The same as it did when the charge was levelled against Socrates.
Asking too many questions?
Hi Gary. It's interesting the way that the violence seems naturally to lead to questions of masculinity. Eruptions of violence--from Bataille to Fight Club--seem inevitably to raise questions about masculinity. I loved Fight Club (the book is also worth a read, although I've found Palahniuk's others disappointing), but a lot of my other feminist friends were uncomfortable about it... I thought Marla was as interesting a character as the guy whose alter-ego was Tyler Durden, and it seemed that Marla's violence was for the most part ignored.

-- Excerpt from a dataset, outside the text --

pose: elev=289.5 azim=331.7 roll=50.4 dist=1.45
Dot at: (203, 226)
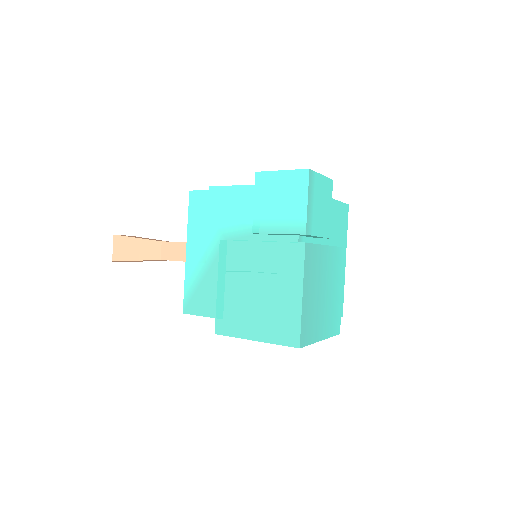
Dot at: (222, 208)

The short piece I wrote that you posted to the blog the other day was originally presented to a group of women's studies postgrads and staff at La Trobe University. It left everybody pretty much with nothing to say in response... except my supervisor who (thankfully) 'got it,' and a women's studies lecturer who said "it's a very masculine desire that Bataille is dealing with"... (ie. this is a bad thing)... Basically, she was saying that it's violent (with all that talk about laceration), and so it must be masculine. This is a very nice 'pearl set' image of femininity that we get here though. Why do 'femininity' and 'violence' have to be placed at opposite poles? This suggests a kind of idealisation of 'woman' that I think is more problematic than the other option, that violence is also an integral part of feminine sexuality.
A social-worker friend of mine suggested otherwise, that in fact 'laceration' is very much a feminine preoccupation... that women 'cut themselves up' at the drop of a hat when in distress, whereas men who are acting out are more likely to surf moving trains or jump off things.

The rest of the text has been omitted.